Exercise description
Whenever a line below includes "type", add it to the tally, then give the total and nothing more.

Provided data

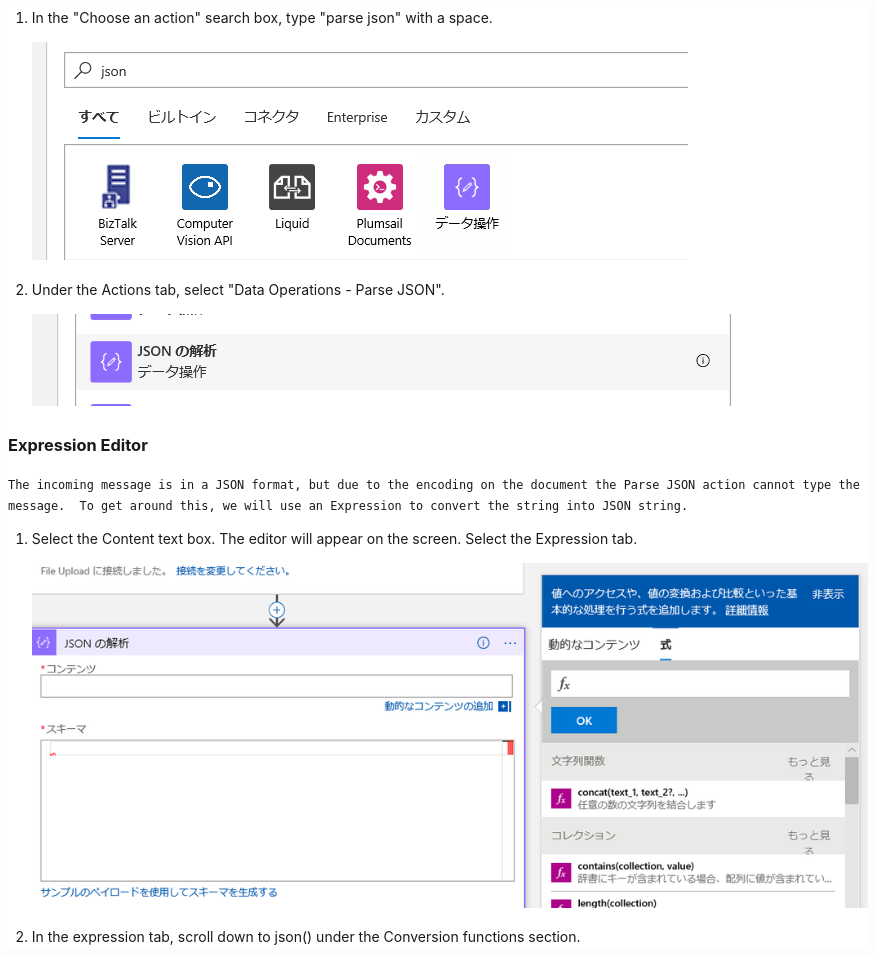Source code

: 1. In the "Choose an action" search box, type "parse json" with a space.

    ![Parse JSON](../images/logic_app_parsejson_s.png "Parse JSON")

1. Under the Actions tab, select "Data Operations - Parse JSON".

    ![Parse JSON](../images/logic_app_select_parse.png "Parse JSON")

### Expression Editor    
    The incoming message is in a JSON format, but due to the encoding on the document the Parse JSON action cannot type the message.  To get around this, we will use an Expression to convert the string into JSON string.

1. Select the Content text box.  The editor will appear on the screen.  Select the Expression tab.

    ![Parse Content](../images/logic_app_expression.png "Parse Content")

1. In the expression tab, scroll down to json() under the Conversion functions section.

Reply
2